SET OF TASKS »
• a. Summarize the article on the Cardinals Hall of Fame vote in two sentences.
• b. In the article on the Cardinals Hall of Fame vote, how many home runs did Ray Lankford hit at Busch Stadium II?

(Beginning of TEXT PROVIDED)

Former Cardinals' outfielder Vince Coleman threw out a ceremonial first pitch before a game at Busch Stadium in 2015. (File)

By Rob Rains

The latest fan selections for the Cardinals Hall of Fame will be inducted on Saturday, Mark McGwire and Tim McCarver, two players who certainly had noteworthy careers with the team.

Were they the two players most deserving of election this year? No, not even close.

The problem with the results of this year’s election, however, is not with the choices of the fans. It’s the fact that the players who were the most deserving were not even on the ballot.

Each year, the ballot of candidates eligible to be elected in the on-line fans’ vote is determined by a select committee of writers, broadcasters and former Cardinals’ managers. After a meeting in which candidates are discussed, each committee member submits a secret ballot with up to 10 names. This year, the seven players who received the most votes were placed on the ballot.

As has been the case with each election since the Cardinals Hall of Fame was established, the two players who belong in the Cardinals’ Hall of Fame but who have never even been on the ballot are Ray Lankford and Vince Coleman.

As a member of the committee, it’s still baffling how those two players have been excluded and passed over, not just this year, but for each of the past three years even though their qualifications are discussed at length.

Lankford’s credentials speak for themselves, including the fact only four players in franchise history have hit more home runs than Lankford, who hit 228 during his 13 years with the Cardinals. Who holds the record for most home runs at Busch Stadium II? Hint, it’s not McGwire. Lankford hit 123, four more than McGwire and 12 more than Jim Edmonds, both of whom after Saturday will be in the team’s Hall of Fame.

(End of TEXT PROVIDED)
(Beginning of STORED DATA)

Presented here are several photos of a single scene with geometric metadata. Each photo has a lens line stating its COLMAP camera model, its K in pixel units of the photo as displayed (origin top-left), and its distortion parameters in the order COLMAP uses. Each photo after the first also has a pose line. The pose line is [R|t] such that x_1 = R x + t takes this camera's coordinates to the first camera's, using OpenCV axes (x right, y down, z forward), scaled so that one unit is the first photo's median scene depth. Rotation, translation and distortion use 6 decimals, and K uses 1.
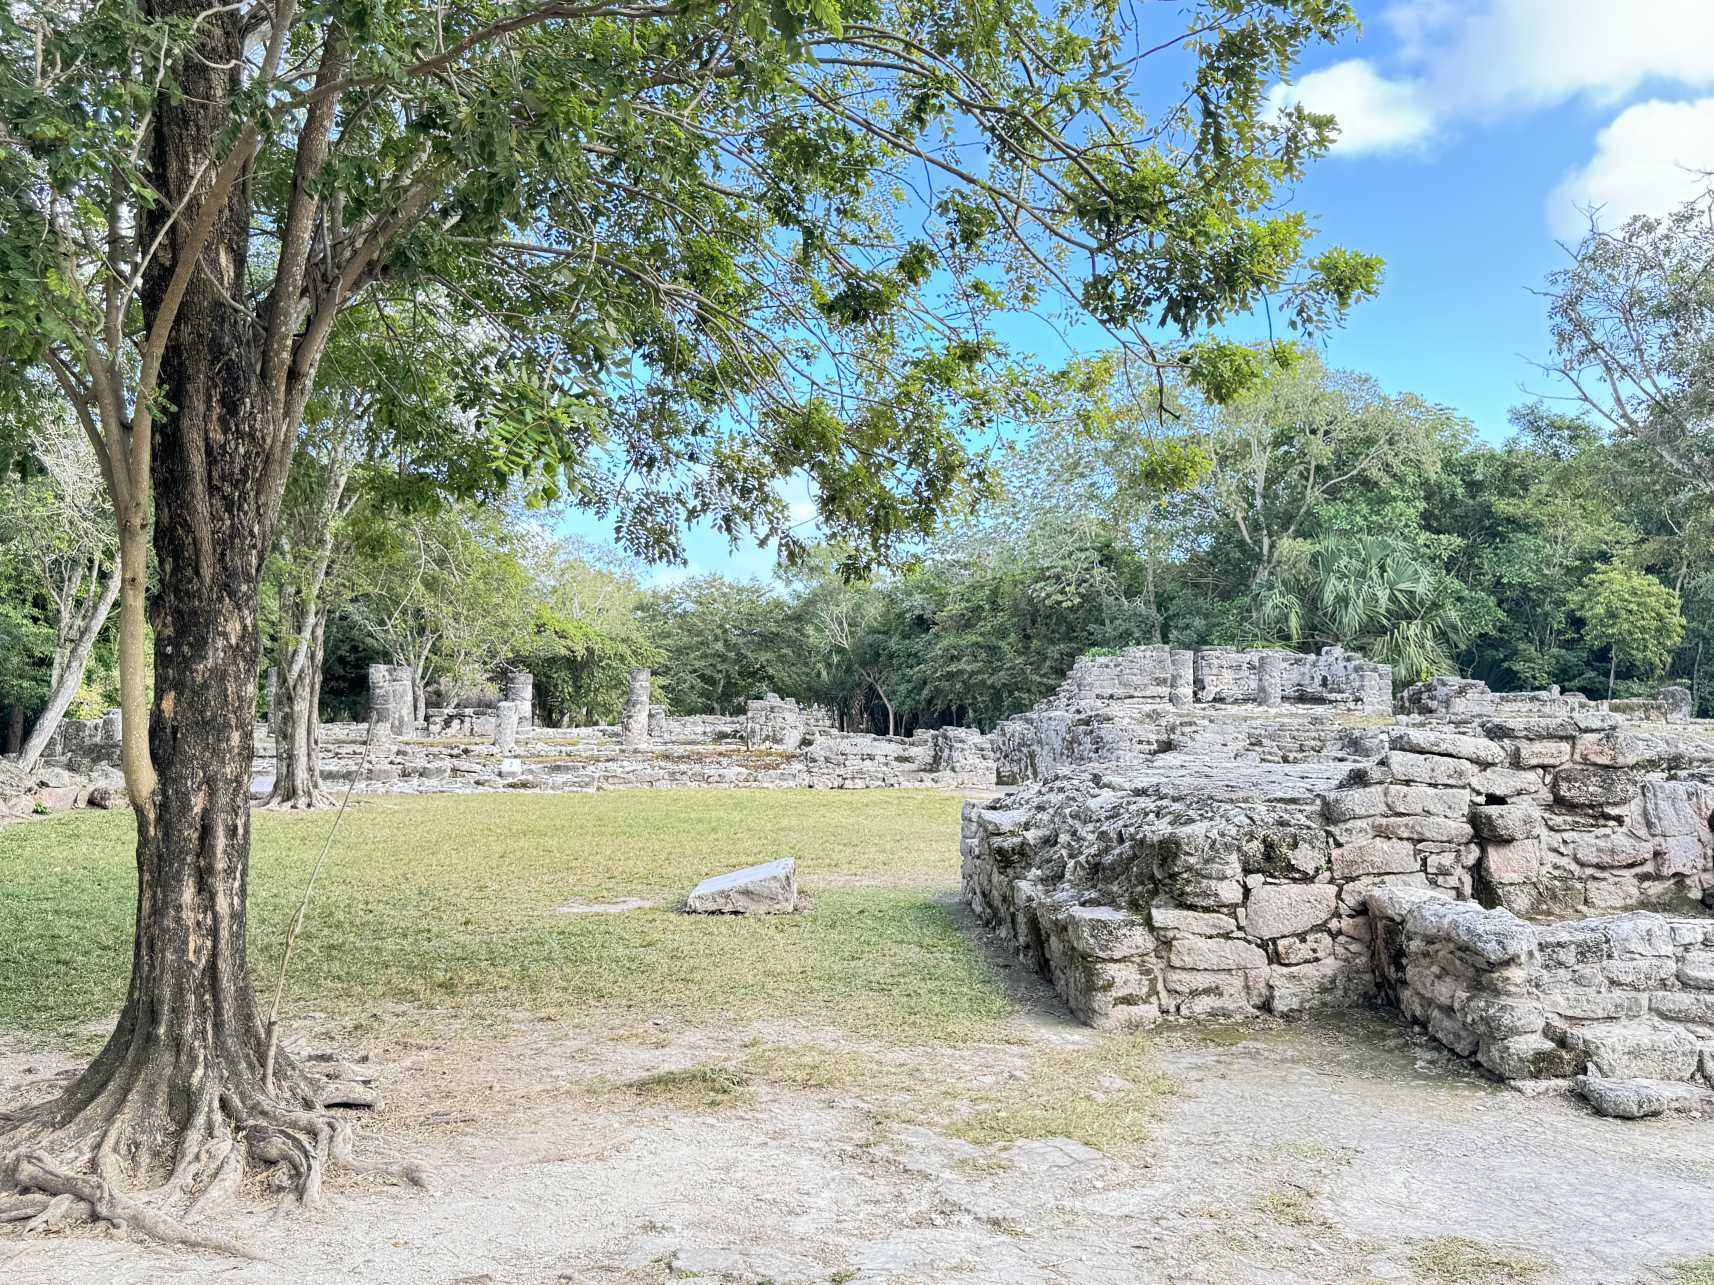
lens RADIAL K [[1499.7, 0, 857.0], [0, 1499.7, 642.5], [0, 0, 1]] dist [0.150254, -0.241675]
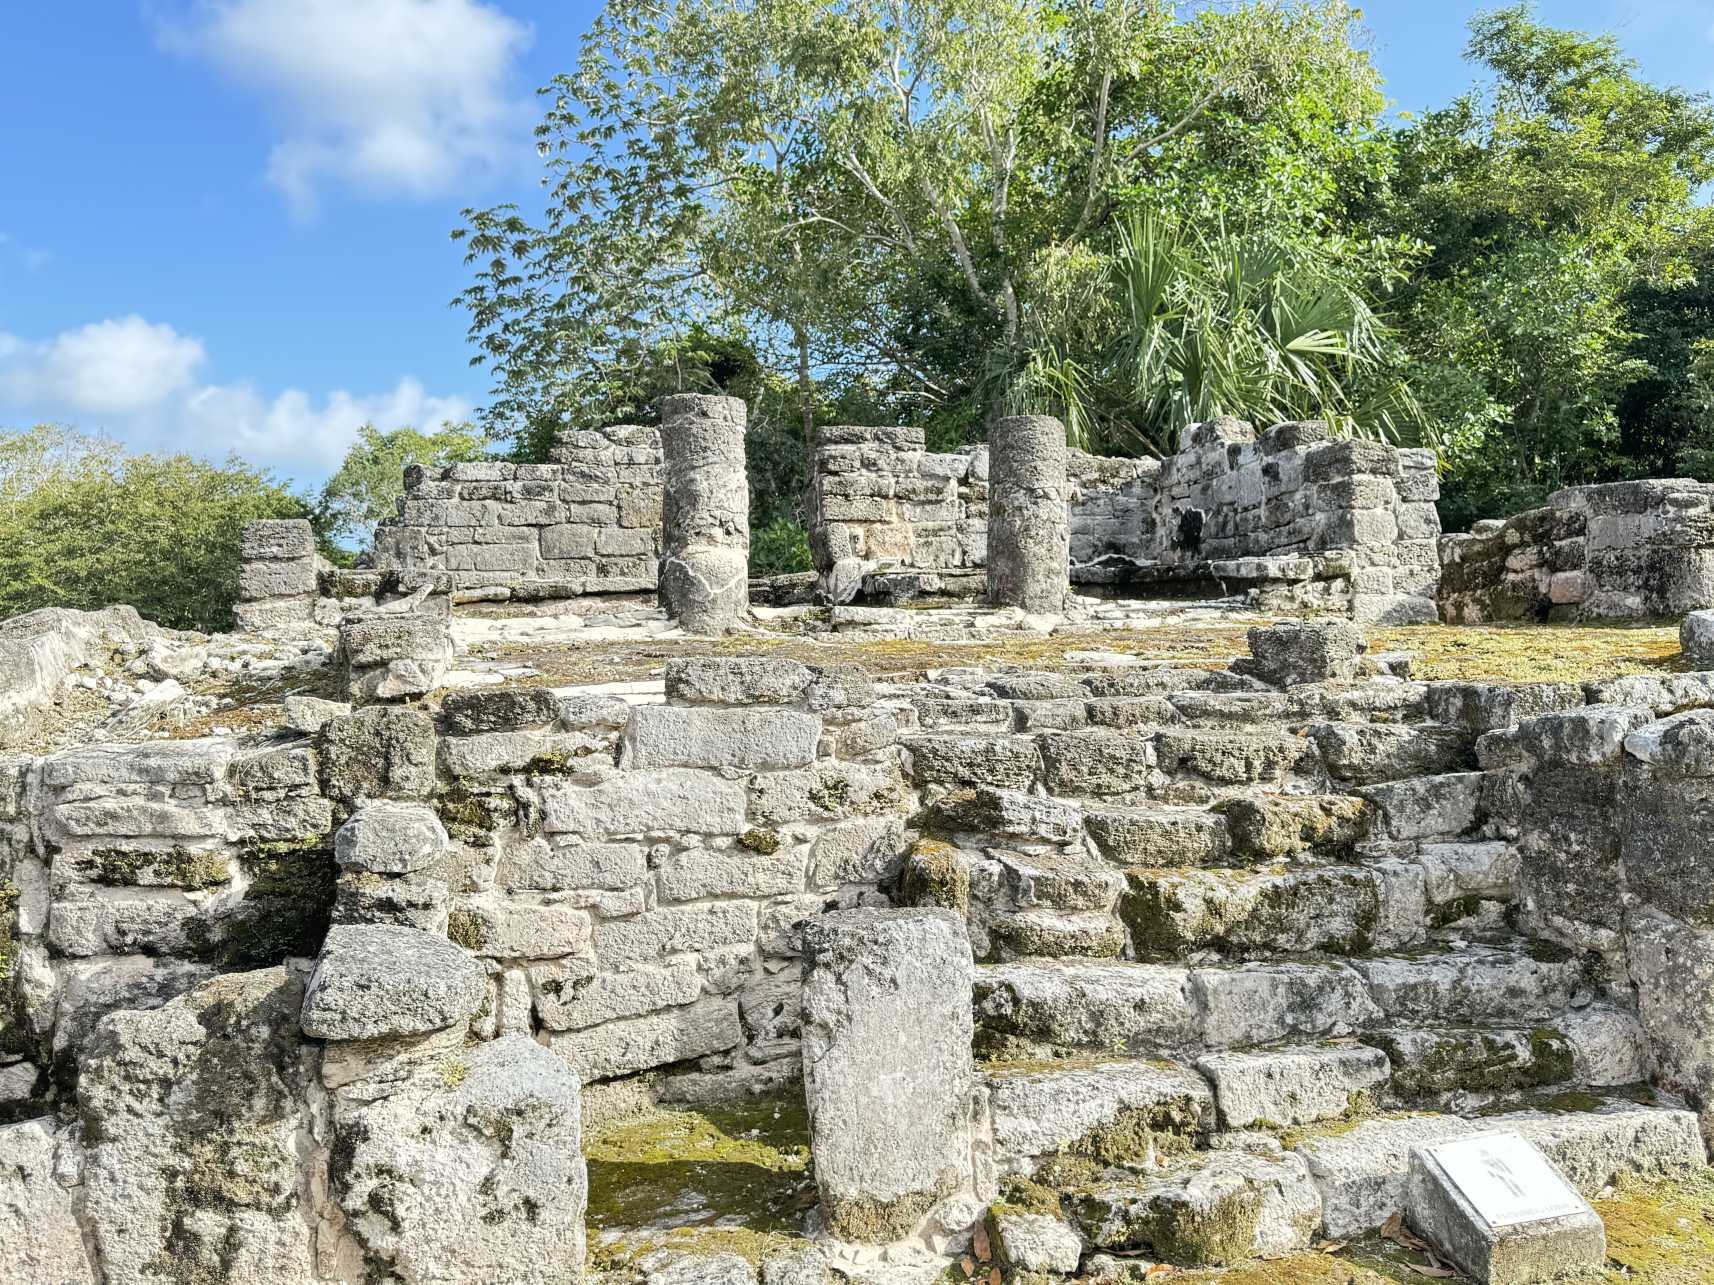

(End of STORED DATA)

RESULTS »
• a. Mark McGwire and Tim McCarver will be inducted on Saturday as the fans' latest selections, but the writer argues that the most deserving players were not even on the ballot, which is set by a committee of writers, broadcasters and former Cardinals managers. Those players, Ray Lankford and Vince Coleman, have never been on the ballot, even though Lankford hit 228 home runs with the Cardinals, a total topped by only four players in franchise history.

• b. 123